We use the formula in Proposition 12.13, with the following data:

[[math]] \psi(x)=\sqrt{x}\quad,\quad \psi'(x)=\frac{1}{2\sqrt{x}}\quad,\quad \psi''(x)=-\frac{1}{4x\sqrt{x}} [[/math]]

We obtain the following formula:

[[math]] \begin{eqnarray*} f''(0) &=&-\sum_{ij}\frac{Re\left[(UA)_{ij}\overline{U}_{ij}\right]^2}{|U_{ij}|^3} +\sum_{ij}\frac{Re\left[(UA^2)_{ij}\overline{U}_{ij}\right]}{|U_{ij}|} +\sum_{ij}\frac{|(UA)_{ij}|^2}{|U_{ij}|}\\ &=&-\sum_{ij}\frac{Re\left[(UA)_{ij}\overline{S}_{ij}\right]^2}{|U_{ij}|} +\sum_{ij}Re\left[(UA^2)_{ij}\overline{S}_{ij}\right] +\sum_{ij}\frac{|(UA)_{ij}|^2}{|U_{ij}|}\\ &=&Re\left[Tr(S^*UA^2)\right]+\sum_{ij}\frac{|(UA)_{ij}|^2-Re\left[(UA)_{ij}\overline{S}_{ij}\right]^2}{|U_{ij}|} \end{eqnarray*} [[/math]]

But this gives the formula in the statement, and we are done.

Material provided
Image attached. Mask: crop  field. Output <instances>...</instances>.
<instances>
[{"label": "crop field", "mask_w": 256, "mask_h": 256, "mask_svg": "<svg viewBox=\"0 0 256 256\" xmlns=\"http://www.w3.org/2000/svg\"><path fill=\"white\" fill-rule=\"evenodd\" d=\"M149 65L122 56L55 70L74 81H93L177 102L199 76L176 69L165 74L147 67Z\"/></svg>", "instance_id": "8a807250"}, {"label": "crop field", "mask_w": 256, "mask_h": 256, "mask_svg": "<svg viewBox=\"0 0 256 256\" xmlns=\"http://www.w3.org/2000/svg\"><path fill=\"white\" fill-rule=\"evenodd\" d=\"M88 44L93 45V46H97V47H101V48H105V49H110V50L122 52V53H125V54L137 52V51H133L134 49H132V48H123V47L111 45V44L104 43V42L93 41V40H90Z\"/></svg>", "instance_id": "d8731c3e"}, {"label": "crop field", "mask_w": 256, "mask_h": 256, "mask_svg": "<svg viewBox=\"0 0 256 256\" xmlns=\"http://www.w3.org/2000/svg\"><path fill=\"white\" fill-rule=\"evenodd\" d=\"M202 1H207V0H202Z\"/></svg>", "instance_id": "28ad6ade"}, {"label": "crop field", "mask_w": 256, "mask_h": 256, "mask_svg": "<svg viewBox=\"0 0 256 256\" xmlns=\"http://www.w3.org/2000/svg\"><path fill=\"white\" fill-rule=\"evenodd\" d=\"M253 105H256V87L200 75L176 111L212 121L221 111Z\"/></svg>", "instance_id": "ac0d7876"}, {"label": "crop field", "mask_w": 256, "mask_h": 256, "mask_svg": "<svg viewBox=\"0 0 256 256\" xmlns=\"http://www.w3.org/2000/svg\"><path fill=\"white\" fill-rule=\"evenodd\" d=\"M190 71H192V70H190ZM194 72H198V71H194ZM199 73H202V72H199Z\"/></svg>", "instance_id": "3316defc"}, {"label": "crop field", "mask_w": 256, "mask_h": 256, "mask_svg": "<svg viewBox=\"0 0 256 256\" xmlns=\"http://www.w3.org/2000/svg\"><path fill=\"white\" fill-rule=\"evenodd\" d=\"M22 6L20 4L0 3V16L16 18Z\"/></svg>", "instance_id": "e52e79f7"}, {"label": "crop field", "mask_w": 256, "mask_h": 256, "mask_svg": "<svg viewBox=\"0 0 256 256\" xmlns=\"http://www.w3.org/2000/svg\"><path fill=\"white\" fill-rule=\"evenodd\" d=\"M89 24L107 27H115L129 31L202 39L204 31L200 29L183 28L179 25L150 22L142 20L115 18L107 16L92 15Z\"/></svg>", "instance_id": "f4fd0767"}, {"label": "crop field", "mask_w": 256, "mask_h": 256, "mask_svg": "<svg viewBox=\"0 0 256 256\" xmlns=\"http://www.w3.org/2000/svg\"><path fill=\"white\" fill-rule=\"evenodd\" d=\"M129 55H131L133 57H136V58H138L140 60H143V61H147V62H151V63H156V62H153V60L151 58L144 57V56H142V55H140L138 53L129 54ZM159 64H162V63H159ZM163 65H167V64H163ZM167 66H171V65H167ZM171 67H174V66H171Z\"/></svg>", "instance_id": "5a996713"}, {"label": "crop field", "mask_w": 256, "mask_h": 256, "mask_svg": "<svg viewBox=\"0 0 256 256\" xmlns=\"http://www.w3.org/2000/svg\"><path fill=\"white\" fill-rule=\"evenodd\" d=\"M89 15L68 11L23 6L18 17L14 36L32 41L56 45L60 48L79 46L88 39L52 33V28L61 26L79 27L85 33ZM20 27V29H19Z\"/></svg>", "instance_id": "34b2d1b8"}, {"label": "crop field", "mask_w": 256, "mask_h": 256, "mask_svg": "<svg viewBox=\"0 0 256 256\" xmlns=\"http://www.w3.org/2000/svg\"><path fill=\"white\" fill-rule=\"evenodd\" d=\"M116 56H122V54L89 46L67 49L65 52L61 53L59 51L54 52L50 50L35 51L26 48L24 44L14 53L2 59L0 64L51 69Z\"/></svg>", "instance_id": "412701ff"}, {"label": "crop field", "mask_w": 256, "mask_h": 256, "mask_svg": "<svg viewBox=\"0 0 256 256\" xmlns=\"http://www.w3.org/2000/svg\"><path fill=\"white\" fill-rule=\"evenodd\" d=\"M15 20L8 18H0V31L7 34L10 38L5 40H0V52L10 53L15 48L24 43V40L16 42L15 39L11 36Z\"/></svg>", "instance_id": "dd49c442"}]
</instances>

Work to do
Reproduce the derivation of the formula for f''(0) in full, without changing anything.

Problem solution
We use the formula in Proposition 12.13, with the following data:

[[math]] \psi(x)=\sqrt{x}\quad,\quad \psi'(x)=\frac{1}{2\sqrt{x}}\quad,\quad \psi''(x)=-\frac{1}{4x\sqrt{x}} [[/math]]

We obtain the following formula:

[[math]] \begin{eqnarray*} f''(0) &=&-\sum_{ij}\frac{Re\left[(UA)_{ij}\overline{U}_{ij}\right]^2}{|U_{ij}|^3} +\sum_{ij}\frac{Re\left[(UA^2)_{ij}\overline{U}_{ij}\right]}{|U_{ij}|} +\sum_{ij}\frac{|(UA)_{ij}|^2}{|U_{ij}|}\\ &=&-\sum_{ij}\frac{Re\left[(UA)_{ij}\overline{S}_{ij}\right]^2}{|U_{ij}|} +\sum_{ij}Re\left[(UA^2)_{ij}\overline{S}_{ij}\right] +\sum_{ij}\frac{|(UA)_{ij}|^2}{|U_{ij}|}\\ &=&Re\left[Tr(S^*UA^2)\right]+\sum_{ij}\frac{|(UA)_{ij}|^2-Re\left[(UA)_{ij}\overline{S}_{ij}\right]^2}{|U_{ij}|} \end{eqnarray*} [[/math]]

But this gives the formula in the statement, and we are done.